Well _ß_ is distinguished from _ss_ in German because there is in theory
a distinction in pronunciation in respect to the preceding vowel, though
this doesn't always occur in everyone's speech or in all compound words.
Accordingly _ß_ is not used in Swiss German and the rules for the use of
_ß_ have changed somewhat in the recent German spelling reform within
A better example might be the conjoined _oe_ digraph in French. This is
normally missing from typwriters and also from many computer character
sets. But it would be rare not do disintinguish if from non-conjoined
_oe_ in typography. Here also the difference indicates a pronunciation
Yet I've talked to French speakers at various times some years back who
had never noticed the difference until I pointed it out to them. (Using
the _oe_ digraph in a Courier-style font tended to make them suddenly
aware of it, especially in a word in full capitals.)
Copy text in French often used the separarted _oe_ where the conjoined
_oe_ was typographically correct. I would always fix it. But
occasionally I would receive a complaint about the conjoined _oe_.
Asking the complainer to reference a French dictionary or any French
printed book was usually sufficient answer.

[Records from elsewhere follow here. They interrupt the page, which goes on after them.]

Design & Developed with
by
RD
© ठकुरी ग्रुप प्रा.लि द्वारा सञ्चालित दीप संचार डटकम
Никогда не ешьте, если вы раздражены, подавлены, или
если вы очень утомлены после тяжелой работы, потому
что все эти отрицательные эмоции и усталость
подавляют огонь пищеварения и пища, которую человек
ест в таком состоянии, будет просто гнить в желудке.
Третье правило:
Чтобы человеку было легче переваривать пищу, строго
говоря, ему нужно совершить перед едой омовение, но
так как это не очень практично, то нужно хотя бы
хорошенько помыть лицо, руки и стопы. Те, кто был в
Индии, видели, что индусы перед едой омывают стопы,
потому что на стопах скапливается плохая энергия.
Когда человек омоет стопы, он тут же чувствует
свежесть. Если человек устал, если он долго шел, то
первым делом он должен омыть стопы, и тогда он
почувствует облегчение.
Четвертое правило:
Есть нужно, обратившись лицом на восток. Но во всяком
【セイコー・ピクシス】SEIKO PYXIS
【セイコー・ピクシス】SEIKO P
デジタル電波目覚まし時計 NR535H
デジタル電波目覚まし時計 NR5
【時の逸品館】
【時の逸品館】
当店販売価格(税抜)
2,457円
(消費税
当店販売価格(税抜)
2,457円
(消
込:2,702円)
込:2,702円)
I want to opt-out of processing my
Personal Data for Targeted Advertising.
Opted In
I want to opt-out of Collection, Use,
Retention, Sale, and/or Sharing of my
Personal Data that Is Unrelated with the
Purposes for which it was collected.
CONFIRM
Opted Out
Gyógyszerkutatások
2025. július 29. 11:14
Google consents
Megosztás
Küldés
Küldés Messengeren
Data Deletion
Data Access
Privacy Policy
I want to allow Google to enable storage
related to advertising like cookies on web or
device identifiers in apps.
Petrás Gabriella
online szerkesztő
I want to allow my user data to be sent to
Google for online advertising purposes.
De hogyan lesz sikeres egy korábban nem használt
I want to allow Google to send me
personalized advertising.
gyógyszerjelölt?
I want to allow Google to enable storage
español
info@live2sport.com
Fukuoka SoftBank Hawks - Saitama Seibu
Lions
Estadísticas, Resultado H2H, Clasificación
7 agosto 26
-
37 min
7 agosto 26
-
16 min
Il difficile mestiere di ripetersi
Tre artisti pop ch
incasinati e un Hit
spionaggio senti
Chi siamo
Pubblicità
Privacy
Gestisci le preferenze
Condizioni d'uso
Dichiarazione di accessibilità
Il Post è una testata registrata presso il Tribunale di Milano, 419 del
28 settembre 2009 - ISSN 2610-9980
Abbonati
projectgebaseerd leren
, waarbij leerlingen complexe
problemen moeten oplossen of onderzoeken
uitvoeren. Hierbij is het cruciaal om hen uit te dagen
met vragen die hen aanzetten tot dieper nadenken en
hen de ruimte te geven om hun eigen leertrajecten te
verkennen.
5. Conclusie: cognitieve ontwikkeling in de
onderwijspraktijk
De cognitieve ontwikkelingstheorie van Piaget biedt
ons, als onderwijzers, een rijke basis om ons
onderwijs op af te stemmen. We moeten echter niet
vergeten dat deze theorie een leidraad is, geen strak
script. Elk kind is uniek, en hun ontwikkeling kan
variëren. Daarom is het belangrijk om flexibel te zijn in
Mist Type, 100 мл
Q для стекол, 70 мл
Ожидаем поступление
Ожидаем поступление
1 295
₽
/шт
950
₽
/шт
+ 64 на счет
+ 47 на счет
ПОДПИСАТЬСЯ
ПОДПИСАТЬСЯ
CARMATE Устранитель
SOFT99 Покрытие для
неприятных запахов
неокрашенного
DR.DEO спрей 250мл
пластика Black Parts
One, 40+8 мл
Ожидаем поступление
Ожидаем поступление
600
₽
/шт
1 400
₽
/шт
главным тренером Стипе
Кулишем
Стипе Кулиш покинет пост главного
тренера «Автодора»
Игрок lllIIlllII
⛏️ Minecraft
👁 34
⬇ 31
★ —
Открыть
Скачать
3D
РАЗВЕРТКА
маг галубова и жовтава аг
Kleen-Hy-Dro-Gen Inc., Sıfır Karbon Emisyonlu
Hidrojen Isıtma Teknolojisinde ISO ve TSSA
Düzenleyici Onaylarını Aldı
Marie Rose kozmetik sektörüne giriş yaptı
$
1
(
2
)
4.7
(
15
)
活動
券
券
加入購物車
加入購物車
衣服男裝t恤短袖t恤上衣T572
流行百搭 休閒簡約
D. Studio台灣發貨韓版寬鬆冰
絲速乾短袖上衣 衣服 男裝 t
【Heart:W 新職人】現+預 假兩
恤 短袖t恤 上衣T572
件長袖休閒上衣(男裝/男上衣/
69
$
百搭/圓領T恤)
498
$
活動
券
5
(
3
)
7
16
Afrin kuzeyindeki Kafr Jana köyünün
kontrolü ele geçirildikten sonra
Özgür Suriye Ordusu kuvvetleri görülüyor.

The dawning realization that they had probably seen this difference all
their lives and never noticed it was sometimes humorous to watch.
I expect more are aware of it now because the _oe_ digraph is included
in both Windows Codepage 1252 and MacRoman (as well as Unicode).
This case is very similar to the Hebrew case in that in both we have a
typographical variation which indicates a pronuciation difference, but
this typographical difference is not noticed by many native speakers of
the language even though they read texts that observe the difference.